HMRC deputy Jim Harra appointed interim chief exec
Harra takes over from Sir Jon Thompson, who has moved to the Financial Reporting Council
Interim chief executive Jim Harra. Photo: HMRC
HM Revenue and Customs has appointed Jim Harra, its deputy chief executive, to lead the tax agency on an interim basis while it recruits a permanent replacement for Sir John Thompson.
Harra, who has been Thompson’s deputy and HMRC’s second permanent secretary since January 2018, will stay in the post “until a permanent appointment is made” to the perm sec-level post, the tax agency announced.
Thompson, who had led the department since April 2016, left on 30 September to head up the Financial Reporting Council as it prepares to transition into the beefed-up and rebranded watchdog the Audit, Governance and Reporting Authority.
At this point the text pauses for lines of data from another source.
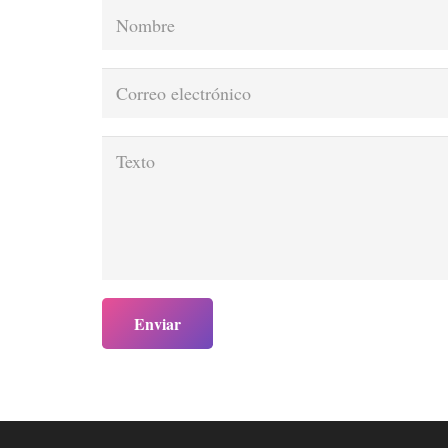
Enviar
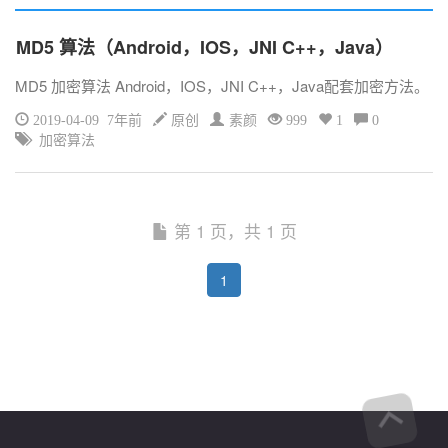
MD5 算法（Android，IOS，JNI C++，Java）
MD5 加密算法 Android，IOS，JNI C++，Java配套加密方法。
2019-04-09 7年前
原创
素颜
999
1
0
加密算法
第 1 页，共 1 页
1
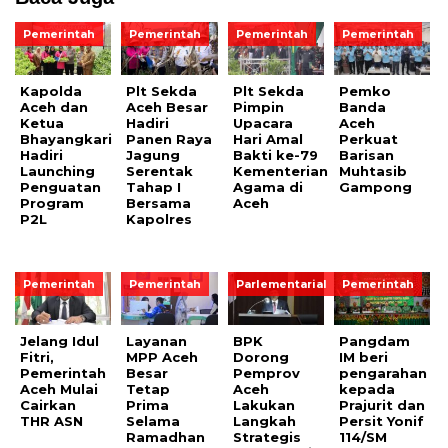
Pemerintah
Pemerintah
Pemerintah
Pemerintah
Kapolda
Plt Sekda
Plt Sekda
Pemko
Aceh dan
Aceh Besar
Pimpin
Banda
Ketua
Hadiri
Upacara
Aceh
Bhayangkari
Panen Raya
Hari Amal
Perkuat
Hadiri
Jagung
Bakti ke-79
Barisan
Launching
Serentak
Kementerian
Muhtasib
Penguatan
Tahap I
Agama di
Gampong
Program
Bersama
Aceh
P2L
Kapolres
Pemerintah
Pemerintah
Parlementarial
Pemerintah
Jelang Idul
Layanan
BPK
Pangdam
Fitri,
MPP Aceh
Dorong
IM beri
Pemerintah
Besar
Pemprov
pengarahan
Aceh Mulai
Tetap
Aceh
kepada
Cairkan
Prima
Lakukan
Prajurit dan
THR ASN
Selama
Langkah
Persit Yonif
Ramadhan
Strategis
114/SM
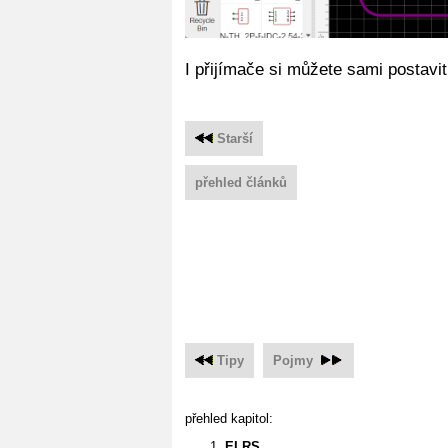
I přijímače si můžete sami postavi
Starší
přehled článků
Tipy
Pojmy
přehled kapitol:
ELRS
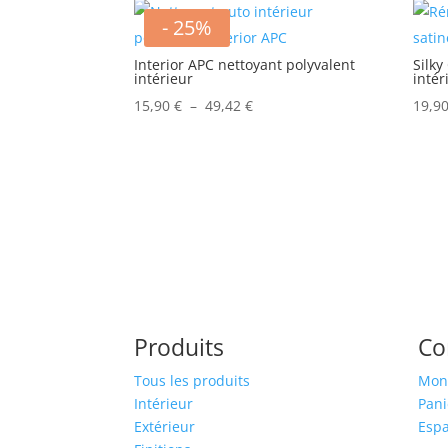
- 25%
Interior APC nettoyant polyvalent
Silky
intérieur
intér
Plage
15,90
€
–
49,42
€
19,9
de
prix :
15,90 €
à
49,42 €
Produits
C
Tous les produits
Mon
Intérieur
Pani
Extérieur
Espa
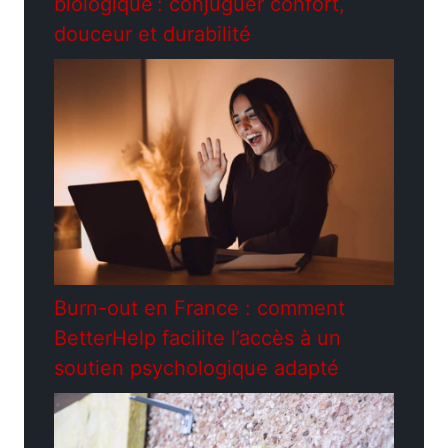
biologique : conjuguer confort,
douceur et durabilité
Burn-out en France : comment
BetterHelp facilite l’accès à un
soutien psychologique adapté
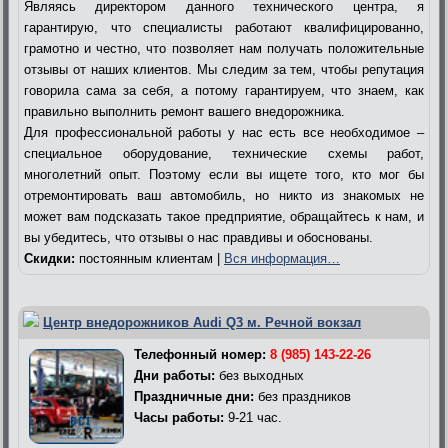
Являясь директором данного технического центра, я
гарантирую, что специалисты работают квалифицированно,
грамотно и честно, что позволяет нам получать положительные
отзывы от наших клиентов. Мы следим за тем, чтобы репутация
говорила сама за себя, а потому гарантируем, что знаем, как
правильно выполнить ремонт вашего внедорожника.
Для профессиональной работы у нас есть все необходимое –
специальное оборудование, технические схемы работ,
многолетний опыт. Поэтому если вы ищете того, кто мог бы
отремонтировать ваш автомобиль, но никто из знакомых не
может вам подсказать такое предприятие, обращайтесь к нам, и
вы убедитесь, что отзывы о нас правдивы и обоснованы.
Скидки:
постоянным клиентам |
Вся информация…
Центр внедорожников Audi Q3 м. Речной вокзал
Телефонный номер:
8 (985) 143-22-26
Дни работы:
без выходных
Праздничные дни:
без праздников
Часы работы:
9-21 час.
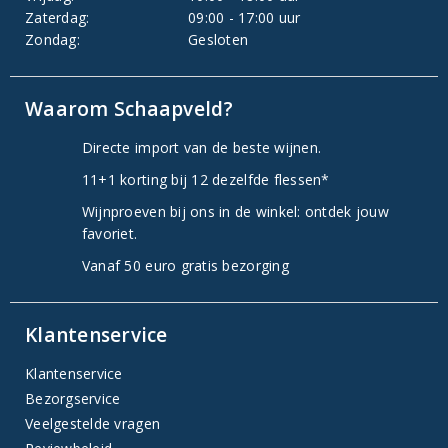
Zaterdag:
09:00 - 17:00 uur
Zondag:
Gesloten
Waarom Schaapveld?
Directe import van de beste wijnen.
11+1 korting bij 12 dezelfde flessen*
Wijnproeven bij ons in de winkel: ontdek jouw
favoriet.
Vanaf 50 euro gratis bezorging
Klantenservice
Klantenservice
Bezorgservice
Veelgestelde vragen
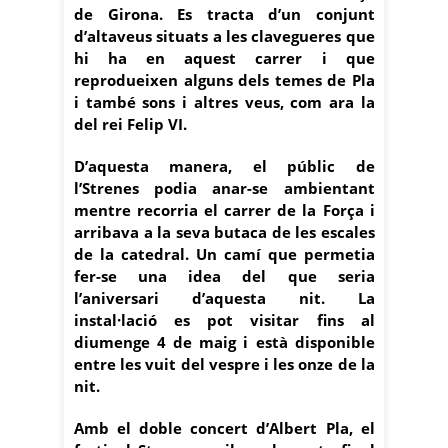
de Girona. Es tracta d’un conjunt
d’altaveus situats a les clavegueres que
hi ha en aquest carrer i que
reprodueixen alguns dels temes de Pla
i també sons i altres veus, com ara la
del rei Felip VI.
D’aquesta manera, el públic de
l’Strenes podia anar-se ambientant
mentre recorria el carrer de la Força i
arribava a la seva butaca de les escales
de la catedral. Un camí que permetia
fer-se una idea del que seria
l’aniversari d’aquesta nit. La
instal·lació es pot visitar fins al
diumenge 4 de maig i està disponible
entre les vuit del vespre i les onze de la
nit.
Amb el doble concert d’Albert Pla, el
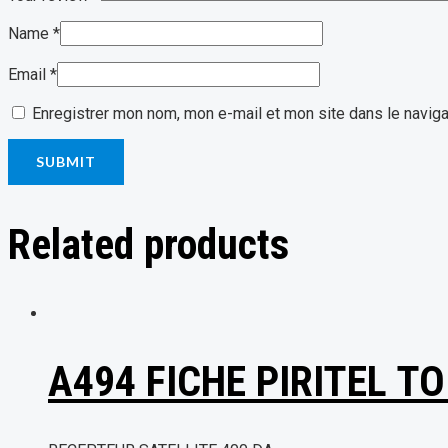
Name
*
Email
*
Enregistrer mon nom, mon e-mail et mon site dans le navig
Related products
A494 FICHE PIRITEL T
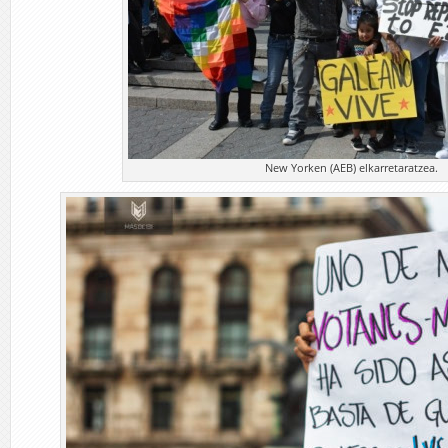
New Yorken (AEB) elkarretaratzea.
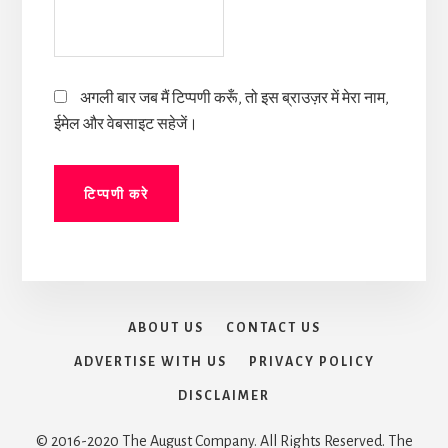
अगली बार जब मैं टिप्पणी करूँ, तो इस ब्राउज़र में मेरा नाम,
ईमेल और वेबसाइट सहेजें।
ABOUT US
CONTACT US
ADVERTISE WITH US
PRIVACY POLICY
DISCLAIMER
© 2016-2020 The August Company. All Rights Reserved. The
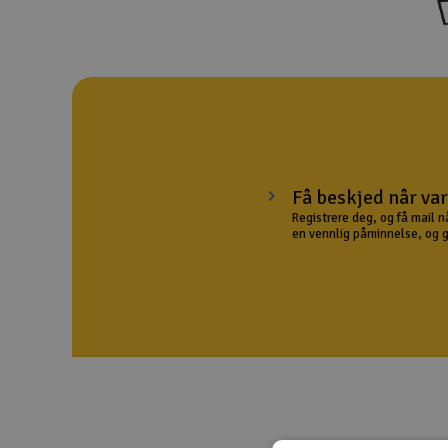
Droner
Droner for FPV
Fly
Helikopter
Kamerautstyr
Få beskjed når var
Registrere deg, og få mail n
Modellbygging, LEGO & byggesett
en vennlig påminnelse, og gir
Modelljernbane
Motor & tilbehør
Outlet
Radioutstyr
Raketter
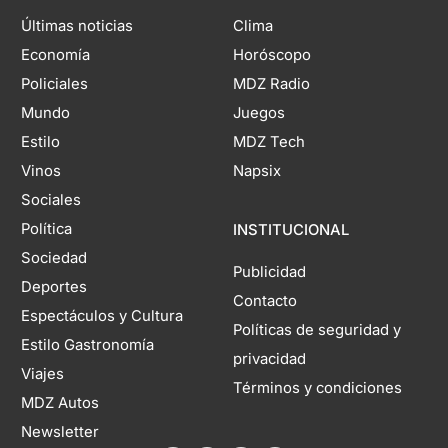
Últimas noticias
Clima
Economía
Horóscopo
Policiales
MDZ Radio
Mundo
Juegos
Estilo
MDZ Tech
Vinos
Napsix
Sociales
Política
INSTITUCIONAL
Sociedad
Publicidad
Deportes
Contacto
Espectáculos y Cultura
Políticas de seguridad y
Estilo Gastronomía
privacidad
Viajes
Términos y condiciones
MDZ Autos
Newsletter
He announced his departure in July.
- HMRC digital chief Jacky Wright to leave civil service
- HMRC tells businesses to complete Brexit preparations
- HMRC chief Jon Thompson to stand down this autumn
Harra’s career began in HMRC’s predecessor, the Inland Revenue as a tax inspector in 1984, and held a number of director-level positions becoming director general for business tax in 2012.
He is also HMRC’s tax assurance commissioner and head of the government’s tax profession. As commissioner, Harra oversees arrangements and governance mechanisms for resolving tax disputes.
As interim chief exec, Harra will act as HMRC’s accounting officer and chair its executive committee. He will be accountable to parliament for the department’s spending and performance, and be responsible for delivering its strategy.
He takes over as HMRC is stepping up its engagement with businesses to encourage them to prepare for a potential no-deal departure from the EU. Last month, Harra wrote to VAT-registered businesses in the UK last month setting out the steps they must take to trade with EU states after Brexit, amid concerns that some will not be ready in time.
The interim appointment was announced just days after the department announced its chief digital officer, Jacky Wright, is to leave the civil service at the end of a two-year secondment to return to Microsoft in the US.